----- Records provided

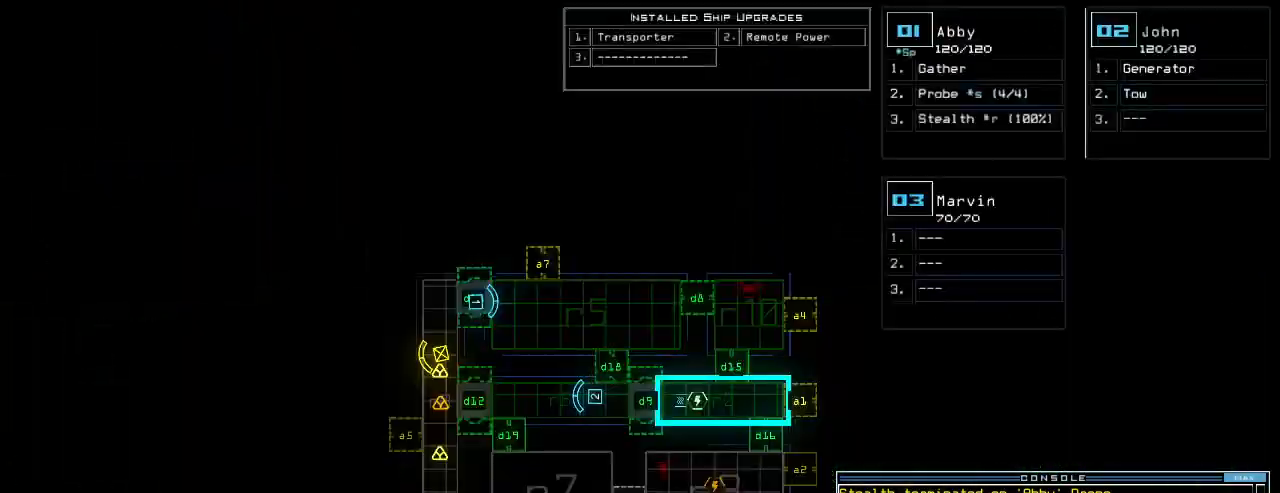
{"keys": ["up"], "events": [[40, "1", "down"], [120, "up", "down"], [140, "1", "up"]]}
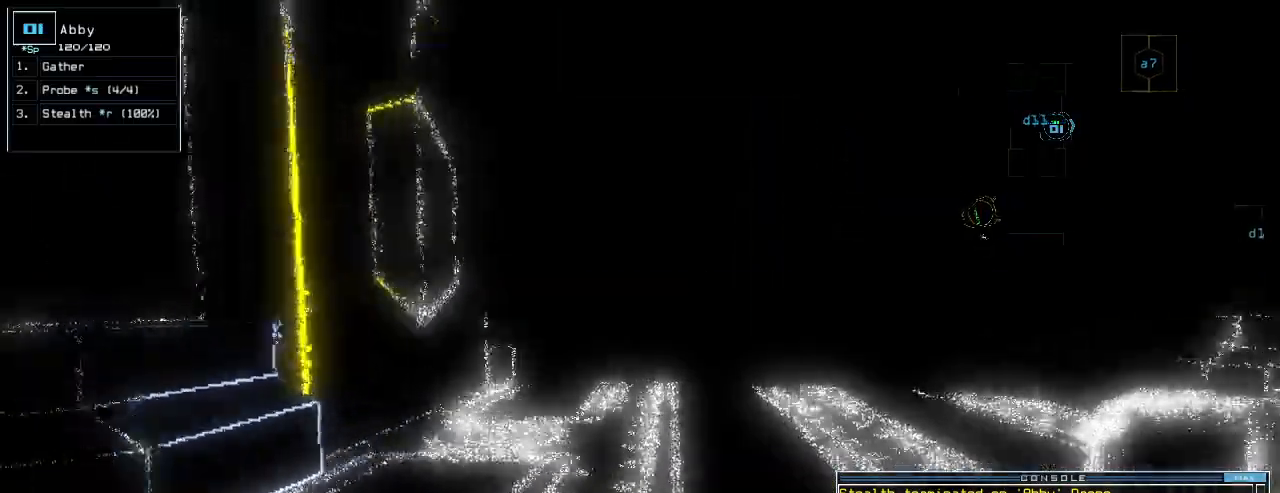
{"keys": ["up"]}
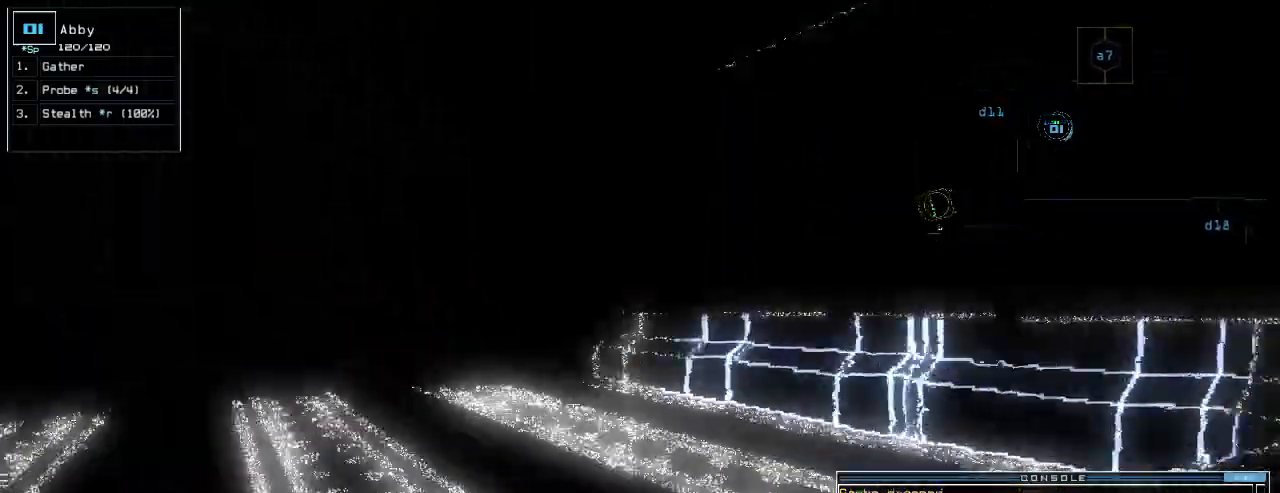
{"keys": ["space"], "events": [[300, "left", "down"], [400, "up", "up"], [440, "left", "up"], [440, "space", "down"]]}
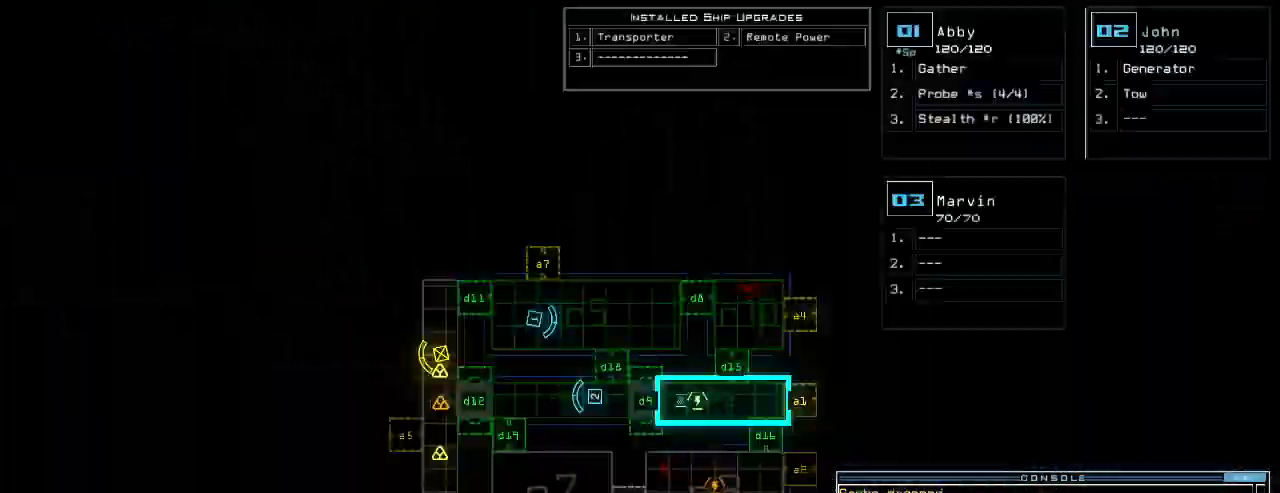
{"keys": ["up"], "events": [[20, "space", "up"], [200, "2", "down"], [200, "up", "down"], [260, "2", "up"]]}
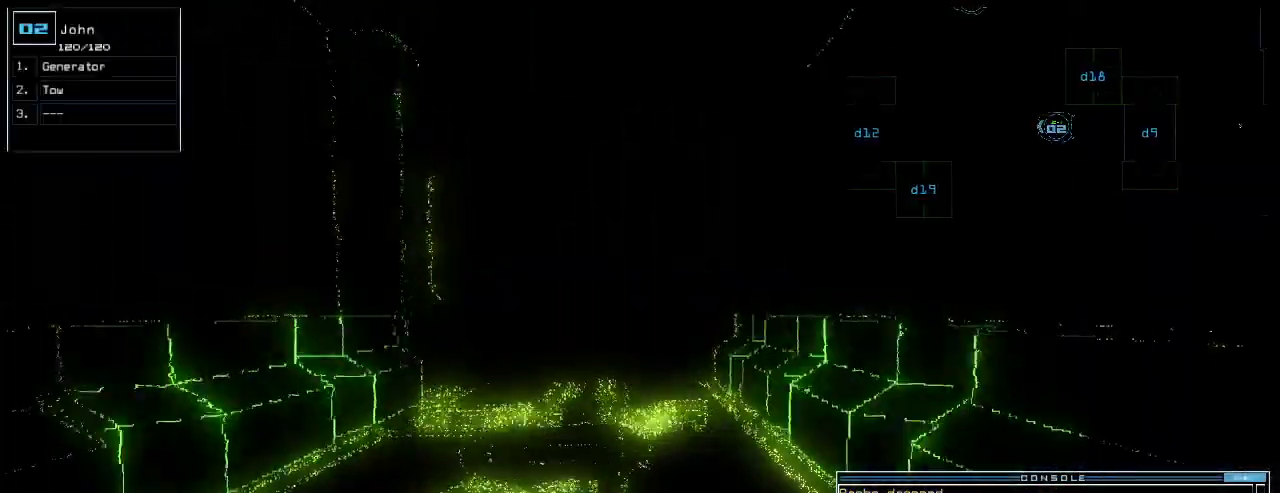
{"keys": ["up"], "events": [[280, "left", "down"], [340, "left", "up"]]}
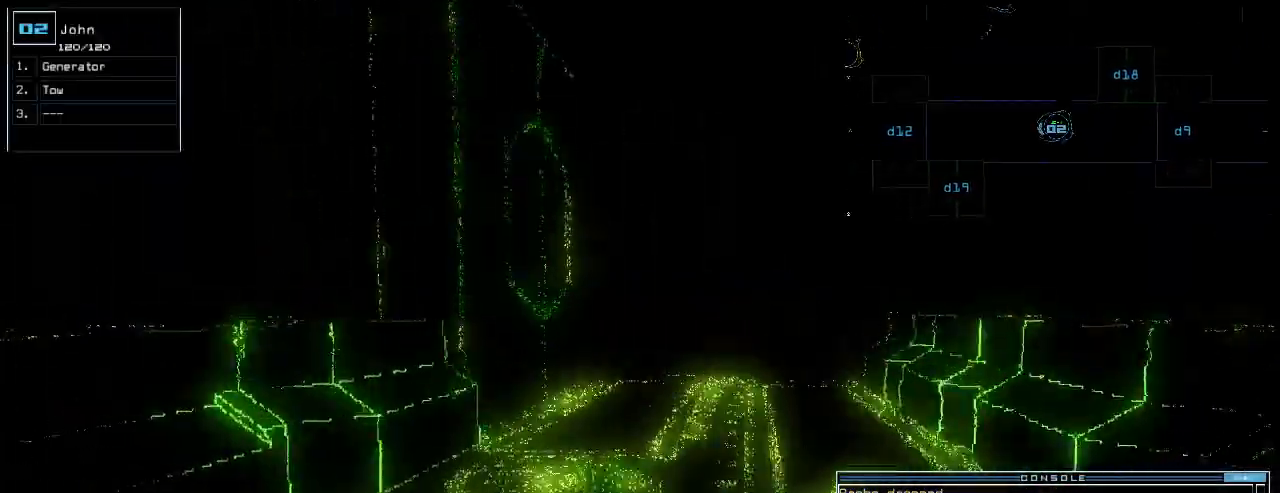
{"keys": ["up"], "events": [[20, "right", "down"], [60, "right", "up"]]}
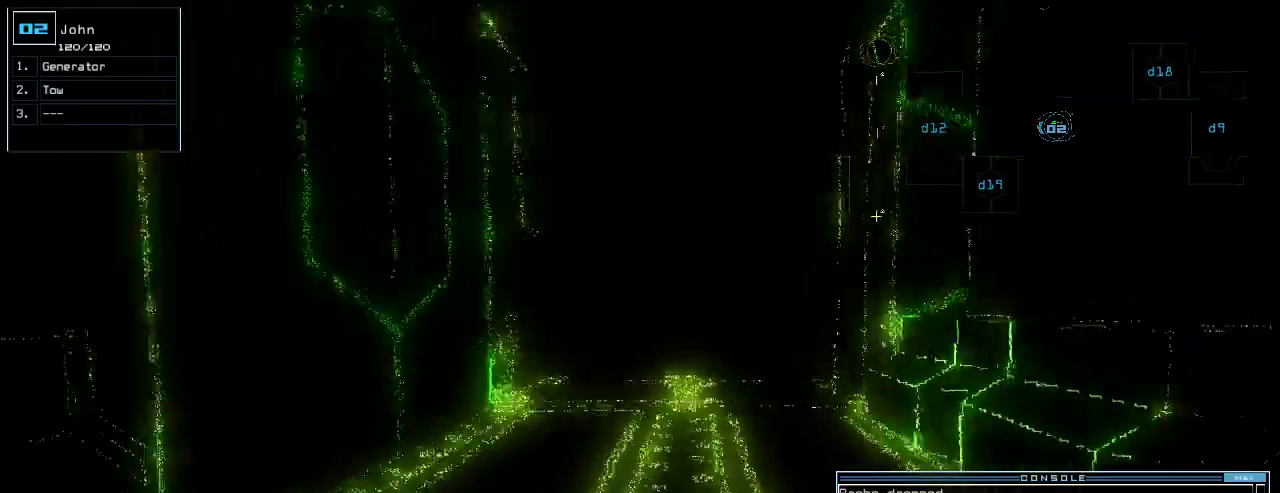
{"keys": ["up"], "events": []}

----------

Activity = Return every entry above word for word, leaving pictures out.

Your solution =
{"keys": ["up"], "events": [[40, "1", "down"], [120, "up", "down"], [140, "1", "up"]]}
{"keys": ["up"]}
{"keys": ["space"], "events": [[300, "left", "down"], [400, "up", "up"], [440, "left", "up"], [440, "space", "down"]]}
{"keys": ["up"], "events": [[20, "space", "up"], [200, "2", "down"], [200, "up", "down"], [260, "2", "up"]]}
{"keys": ["up"], "events": [[280, "left", "down"], [340, "left", "up"]]}
{"keys": ["up"], "events": [[20, "right", "down"], [60, "right", "up"]]}
{"keys": ["up"], "events": []}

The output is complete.